Donajkowski noted that the industry in Alaska is both mature and progressive in the environmental area, with production from Cook Inlet for more than 40 years and from the North Slope for more than 25 years.

"The environmental standards that have been adopted by the state of Alaska and the environmental practices adopted by the industry through these years have resulted in Alaska being recognized as a model for oil and gas development, not only in North America, but also throughout the world," he told the committee. Industry has developed new technologies, he said, and the challenge now is not "environmental standards — those are established — and they are the baseline from which we operate."

The challenge now, he said, "is to update and reenergize" the process by which "state statutes and regulations are implemented."

Some positive signs

Donajkowski said there are "some initial indications of positive signs coming from the administration and the commissioners that have been recently appointed."

The Murkowski administration has established a strong position on oil and gas permitting, he said, and noted that industry strongly supports the administration's bill to extend the renewal period for oil spill contingency plans from three years to five years. The administration is taking other steps to address permitting, including consolidation of functions and program reforms, Donajkowski said.

DEC working new regulations

The Department of Environmental Conservation initiated a workgroup on air permitting and that group has issued a final report with "recommendations for making air permitting more responsive and efficient."

DEC has also taken steps to improve C-plan review and approval, and "is preparing a regulatory package that it says will address a multitude of additional deficiencies identified by the Alaska Oil and Gas Association."
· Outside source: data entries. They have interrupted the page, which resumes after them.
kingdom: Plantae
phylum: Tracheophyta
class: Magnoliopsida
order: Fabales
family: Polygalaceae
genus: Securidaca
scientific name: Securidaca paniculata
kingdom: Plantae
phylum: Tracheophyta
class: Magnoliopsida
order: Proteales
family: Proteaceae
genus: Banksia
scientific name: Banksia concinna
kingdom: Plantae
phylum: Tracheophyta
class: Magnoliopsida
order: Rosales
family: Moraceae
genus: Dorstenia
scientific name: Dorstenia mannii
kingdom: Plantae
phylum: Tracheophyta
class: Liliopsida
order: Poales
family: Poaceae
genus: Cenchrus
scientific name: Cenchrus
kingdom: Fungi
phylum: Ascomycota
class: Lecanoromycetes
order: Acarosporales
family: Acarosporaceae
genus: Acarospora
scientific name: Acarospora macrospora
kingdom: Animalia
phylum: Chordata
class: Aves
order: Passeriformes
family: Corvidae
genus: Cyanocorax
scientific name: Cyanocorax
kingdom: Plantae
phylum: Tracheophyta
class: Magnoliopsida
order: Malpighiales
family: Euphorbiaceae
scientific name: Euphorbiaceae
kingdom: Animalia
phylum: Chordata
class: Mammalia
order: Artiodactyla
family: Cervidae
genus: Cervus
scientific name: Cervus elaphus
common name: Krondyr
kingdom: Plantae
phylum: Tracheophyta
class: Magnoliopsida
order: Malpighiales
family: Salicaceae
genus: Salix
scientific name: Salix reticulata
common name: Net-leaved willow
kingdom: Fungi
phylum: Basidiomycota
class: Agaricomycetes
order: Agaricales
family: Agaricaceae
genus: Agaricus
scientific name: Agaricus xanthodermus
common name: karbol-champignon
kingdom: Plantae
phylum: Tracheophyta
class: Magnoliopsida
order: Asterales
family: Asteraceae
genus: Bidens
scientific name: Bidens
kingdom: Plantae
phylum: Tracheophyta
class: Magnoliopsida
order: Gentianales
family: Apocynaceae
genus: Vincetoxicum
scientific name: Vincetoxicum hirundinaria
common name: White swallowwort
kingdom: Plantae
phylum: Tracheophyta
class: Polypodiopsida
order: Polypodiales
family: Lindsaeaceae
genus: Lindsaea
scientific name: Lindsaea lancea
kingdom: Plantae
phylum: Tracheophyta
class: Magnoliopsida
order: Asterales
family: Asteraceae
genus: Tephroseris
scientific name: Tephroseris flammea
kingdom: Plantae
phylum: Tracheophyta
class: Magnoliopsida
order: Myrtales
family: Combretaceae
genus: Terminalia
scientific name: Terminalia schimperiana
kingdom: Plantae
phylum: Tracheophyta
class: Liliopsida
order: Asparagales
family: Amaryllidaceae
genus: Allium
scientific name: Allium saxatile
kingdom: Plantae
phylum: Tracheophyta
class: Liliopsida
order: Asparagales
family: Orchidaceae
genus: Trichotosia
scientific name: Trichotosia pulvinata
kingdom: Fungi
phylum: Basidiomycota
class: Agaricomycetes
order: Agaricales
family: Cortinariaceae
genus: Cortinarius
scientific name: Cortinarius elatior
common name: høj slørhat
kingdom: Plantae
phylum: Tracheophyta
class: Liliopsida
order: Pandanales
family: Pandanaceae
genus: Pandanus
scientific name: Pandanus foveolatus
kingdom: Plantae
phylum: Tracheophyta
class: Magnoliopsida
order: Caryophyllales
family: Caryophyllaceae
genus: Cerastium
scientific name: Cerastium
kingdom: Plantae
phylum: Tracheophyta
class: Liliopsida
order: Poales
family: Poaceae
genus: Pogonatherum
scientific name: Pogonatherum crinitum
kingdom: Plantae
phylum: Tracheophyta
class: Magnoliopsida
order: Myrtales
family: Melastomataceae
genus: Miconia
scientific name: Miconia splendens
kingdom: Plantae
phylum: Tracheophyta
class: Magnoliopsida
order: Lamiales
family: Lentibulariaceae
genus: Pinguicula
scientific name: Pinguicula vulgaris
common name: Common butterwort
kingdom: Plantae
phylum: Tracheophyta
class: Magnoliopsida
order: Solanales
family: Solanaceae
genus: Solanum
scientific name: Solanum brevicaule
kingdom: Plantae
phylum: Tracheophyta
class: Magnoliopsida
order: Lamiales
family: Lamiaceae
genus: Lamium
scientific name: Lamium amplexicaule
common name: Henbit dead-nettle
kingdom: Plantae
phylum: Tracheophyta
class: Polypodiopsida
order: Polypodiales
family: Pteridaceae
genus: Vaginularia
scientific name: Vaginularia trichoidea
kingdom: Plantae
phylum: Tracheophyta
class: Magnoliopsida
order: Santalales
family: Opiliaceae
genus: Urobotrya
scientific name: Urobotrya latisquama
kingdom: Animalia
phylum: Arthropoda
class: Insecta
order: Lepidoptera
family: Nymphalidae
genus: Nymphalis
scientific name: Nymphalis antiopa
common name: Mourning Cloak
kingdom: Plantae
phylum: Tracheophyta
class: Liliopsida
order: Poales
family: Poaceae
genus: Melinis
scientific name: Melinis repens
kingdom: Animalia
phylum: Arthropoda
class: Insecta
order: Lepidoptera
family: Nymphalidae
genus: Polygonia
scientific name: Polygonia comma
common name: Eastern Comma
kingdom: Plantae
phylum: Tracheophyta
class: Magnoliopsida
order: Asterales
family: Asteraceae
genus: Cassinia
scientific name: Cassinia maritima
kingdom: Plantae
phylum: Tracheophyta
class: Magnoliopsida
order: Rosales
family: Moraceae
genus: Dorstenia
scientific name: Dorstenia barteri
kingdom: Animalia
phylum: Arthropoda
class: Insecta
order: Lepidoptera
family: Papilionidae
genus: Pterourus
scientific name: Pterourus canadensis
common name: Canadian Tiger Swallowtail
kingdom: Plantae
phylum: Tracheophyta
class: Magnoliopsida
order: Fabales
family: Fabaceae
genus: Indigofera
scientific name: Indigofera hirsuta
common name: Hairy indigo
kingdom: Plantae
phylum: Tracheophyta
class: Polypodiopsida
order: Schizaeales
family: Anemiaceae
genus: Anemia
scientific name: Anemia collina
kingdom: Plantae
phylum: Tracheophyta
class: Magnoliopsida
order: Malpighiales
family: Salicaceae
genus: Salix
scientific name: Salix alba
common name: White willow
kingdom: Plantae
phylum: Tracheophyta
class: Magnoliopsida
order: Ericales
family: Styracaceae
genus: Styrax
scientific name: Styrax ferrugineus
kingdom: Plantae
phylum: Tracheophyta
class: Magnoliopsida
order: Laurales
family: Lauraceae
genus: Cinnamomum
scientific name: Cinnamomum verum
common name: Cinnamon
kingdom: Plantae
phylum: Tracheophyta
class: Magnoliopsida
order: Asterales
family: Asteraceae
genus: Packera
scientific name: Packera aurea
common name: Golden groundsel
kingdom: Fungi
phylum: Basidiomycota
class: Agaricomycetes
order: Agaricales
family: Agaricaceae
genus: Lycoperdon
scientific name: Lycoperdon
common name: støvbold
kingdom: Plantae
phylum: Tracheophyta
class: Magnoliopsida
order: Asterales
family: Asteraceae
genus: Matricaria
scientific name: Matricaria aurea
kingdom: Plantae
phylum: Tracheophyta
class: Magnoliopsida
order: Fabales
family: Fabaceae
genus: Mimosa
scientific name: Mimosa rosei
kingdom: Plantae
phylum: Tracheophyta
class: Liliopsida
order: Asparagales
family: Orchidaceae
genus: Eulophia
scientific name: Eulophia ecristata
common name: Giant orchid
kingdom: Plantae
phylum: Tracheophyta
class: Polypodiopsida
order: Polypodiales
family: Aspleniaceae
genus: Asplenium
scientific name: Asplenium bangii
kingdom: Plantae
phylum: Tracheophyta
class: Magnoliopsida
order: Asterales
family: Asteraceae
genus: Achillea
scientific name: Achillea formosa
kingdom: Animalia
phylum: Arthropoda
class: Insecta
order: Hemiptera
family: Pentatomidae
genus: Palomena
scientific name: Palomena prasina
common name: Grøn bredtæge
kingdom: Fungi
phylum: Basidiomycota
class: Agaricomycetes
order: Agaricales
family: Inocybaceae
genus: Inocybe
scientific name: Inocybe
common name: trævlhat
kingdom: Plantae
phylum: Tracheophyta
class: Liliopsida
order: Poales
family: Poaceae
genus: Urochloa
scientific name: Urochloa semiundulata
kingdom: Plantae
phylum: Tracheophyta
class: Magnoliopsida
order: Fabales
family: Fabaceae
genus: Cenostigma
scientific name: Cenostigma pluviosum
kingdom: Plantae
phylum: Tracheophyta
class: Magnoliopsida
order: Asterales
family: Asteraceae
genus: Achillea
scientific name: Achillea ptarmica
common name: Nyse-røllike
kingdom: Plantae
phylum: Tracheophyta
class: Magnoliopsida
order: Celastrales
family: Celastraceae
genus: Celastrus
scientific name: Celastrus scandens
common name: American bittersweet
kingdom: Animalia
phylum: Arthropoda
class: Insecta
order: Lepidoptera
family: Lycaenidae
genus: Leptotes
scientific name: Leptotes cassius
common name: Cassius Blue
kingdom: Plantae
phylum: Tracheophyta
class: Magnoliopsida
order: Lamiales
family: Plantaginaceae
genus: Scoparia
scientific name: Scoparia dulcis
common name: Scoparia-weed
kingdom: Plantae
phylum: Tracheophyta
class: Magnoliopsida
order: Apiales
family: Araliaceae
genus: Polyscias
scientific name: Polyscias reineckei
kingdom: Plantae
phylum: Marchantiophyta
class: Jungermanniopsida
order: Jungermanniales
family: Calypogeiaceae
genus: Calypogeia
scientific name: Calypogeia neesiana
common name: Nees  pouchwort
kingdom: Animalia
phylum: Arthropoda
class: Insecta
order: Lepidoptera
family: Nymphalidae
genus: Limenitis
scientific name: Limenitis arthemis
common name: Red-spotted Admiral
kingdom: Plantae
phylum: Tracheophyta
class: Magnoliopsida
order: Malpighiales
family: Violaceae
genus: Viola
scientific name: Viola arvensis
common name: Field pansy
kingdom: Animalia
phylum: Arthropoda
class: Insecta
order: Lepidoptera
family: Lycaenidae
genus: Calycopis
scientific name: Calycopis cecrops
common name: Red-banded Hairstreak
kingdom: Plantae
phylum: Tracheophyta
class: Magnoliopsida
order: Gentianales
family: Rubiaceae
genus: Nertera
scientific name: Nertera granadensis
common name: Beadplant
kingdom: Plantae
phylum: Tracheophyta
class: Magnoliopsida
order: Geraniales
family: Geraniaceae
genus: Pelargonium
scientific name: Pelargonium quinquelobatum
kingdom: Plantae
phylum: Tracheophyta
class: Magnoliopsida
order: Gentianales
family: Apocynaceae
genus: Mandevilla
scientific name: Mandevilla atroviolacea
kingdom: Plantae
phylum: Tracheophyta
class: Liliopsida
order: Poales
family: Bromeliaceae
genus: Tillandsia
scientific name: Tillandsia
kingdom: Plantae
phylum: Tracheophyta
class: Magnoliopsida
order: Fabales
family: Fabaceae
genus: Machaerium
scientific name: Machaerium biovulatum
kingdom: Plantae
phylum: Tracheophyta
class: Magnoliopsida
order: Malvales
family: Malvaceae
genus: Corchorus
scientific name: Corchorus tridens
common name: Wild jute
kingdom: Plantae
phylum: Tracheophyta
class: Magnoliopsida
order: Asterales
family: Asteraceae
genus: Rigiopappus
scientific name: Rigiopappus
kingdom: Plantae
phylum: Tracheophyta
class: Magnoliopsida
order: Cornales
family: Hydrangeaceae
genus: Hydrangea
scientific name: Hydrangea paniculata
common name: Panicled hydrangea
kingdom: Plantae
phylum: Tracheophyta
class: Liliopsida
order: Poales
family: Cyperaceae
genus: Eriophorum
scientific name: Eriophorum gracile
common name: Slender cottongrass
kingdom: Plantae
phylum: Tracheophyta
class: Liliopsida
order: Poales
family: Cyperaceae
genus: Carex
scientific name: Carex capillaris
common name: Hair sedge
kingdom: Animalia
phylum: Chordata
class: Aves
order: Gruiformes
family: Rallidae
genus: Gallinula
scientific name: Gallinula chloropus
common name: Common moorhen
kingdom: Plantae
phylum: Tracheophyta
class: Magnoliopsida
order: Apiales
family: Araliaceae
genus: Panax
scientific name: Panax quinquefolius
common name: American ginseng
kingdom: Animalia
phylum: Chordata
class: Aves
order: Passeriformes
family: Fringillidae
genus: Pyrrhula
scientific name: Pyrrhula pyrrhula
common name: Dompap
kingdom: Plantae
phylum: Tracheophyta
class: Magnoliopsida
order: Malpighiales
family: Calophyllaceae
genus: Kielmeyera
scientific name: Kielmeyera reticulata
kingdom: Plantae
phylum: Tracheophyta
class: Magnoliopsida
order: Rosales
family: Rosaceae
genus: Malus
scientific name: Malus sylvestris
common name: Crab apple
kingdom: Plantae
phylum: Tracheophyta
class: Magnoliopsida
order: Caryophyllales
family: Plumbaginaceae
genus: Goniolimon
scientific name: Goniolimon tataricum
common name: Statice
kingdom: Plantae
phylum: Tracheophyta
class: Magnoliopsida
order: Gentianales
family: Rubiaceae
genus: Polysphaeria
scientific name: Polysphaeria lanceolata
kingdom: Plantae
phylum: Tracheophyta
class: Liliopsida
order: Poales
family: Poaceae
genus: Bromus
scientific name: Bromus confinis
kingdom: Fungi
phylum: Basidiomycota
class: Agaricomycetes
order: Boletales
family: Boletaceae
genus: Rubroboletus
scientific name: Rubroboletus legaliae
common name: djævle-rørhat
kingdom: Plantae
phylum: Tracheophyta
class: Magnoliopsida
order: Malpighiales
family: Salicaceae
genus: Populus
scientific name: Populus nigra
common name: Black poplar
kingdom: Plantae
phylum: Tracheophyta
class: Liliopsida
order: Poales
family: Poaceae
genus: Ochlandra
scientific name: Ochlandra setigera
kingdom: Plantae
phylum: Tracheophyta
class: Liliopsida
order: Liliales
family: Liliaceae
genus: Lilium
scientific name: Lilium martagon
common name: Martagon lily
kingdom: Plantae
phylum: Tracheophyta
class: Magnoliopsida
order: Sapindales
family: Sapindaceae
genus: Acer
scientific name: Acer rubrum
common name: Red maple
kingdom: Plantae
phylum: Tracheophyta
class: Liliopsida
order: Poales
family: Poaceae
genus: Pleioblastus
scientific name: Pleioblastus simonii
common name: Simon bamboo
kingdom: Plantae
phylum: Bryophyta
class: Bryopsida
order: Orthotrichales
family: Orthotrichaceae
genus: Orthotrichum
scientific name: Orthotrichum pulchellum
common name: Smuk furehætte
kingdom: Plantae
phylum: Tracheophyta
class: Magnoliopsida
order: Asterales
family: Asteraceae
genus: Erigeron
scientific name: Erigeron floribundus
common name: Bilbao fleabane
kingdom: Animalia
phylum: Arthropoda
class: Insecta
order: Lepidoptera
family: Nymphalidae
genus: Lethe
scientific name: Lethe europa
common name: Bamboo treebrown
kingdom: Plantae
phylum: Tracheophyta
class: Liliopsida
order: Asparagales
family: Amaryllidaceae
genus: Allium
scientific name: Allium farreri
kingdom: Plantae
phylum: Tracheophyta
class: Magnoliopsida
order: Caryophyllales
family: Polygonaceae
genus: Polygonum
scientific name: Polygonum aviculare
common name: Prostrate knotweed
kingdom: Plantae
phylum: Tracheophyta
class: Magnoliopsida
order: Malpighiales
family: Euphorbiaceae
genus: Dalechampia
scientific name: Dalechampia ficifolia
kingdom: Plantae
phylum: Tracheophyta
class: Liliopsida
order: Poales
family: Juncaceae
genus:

Donajkowski also said AOGA was encouraged when DEC Commissioner Ernesta Ballard decided against using a stakeholder process to develop pending regulations on C-plans, and decided instead to rely on agency expertise to develop the regulations, which will then go out for public comment. He said the Department of Natural Resources is working with industry "on ways to upgrade technology and science applied to evaluating the tundra for winter season openings."

What else needed

Donajkowski said AOGA hopes the Legislature will work "to ensure that the state's permitting process is effectively upgraded to match industry's progress in terms of its practices."

In addition to the proposed legislation extending the renewal period for oil spill contingency plans, AOGA hopes there will be legislation to "reforming the Alaska Coastal Zone Management Process." The association would also like, he said, to see an "overhaul of the air permitting process." Some of the changes coming out of the recent workgroup will need to be implemented by the Legislature, he said.

In general, AOGA would like to see specific criteria applied to any legislation and regulations: a "clear and definite" process time; an obligation for the applicable agency to take timely action; and a process that "can be flowcharted at a relatively simple level, providing predictability t the applicant."

And, Donajkowski said, "it is imperative that the resource agency commissioners hold their personnel accountable for adhering to the administration's objectives for the state." This requires both standard operating procedures for staff and management oversight, he said.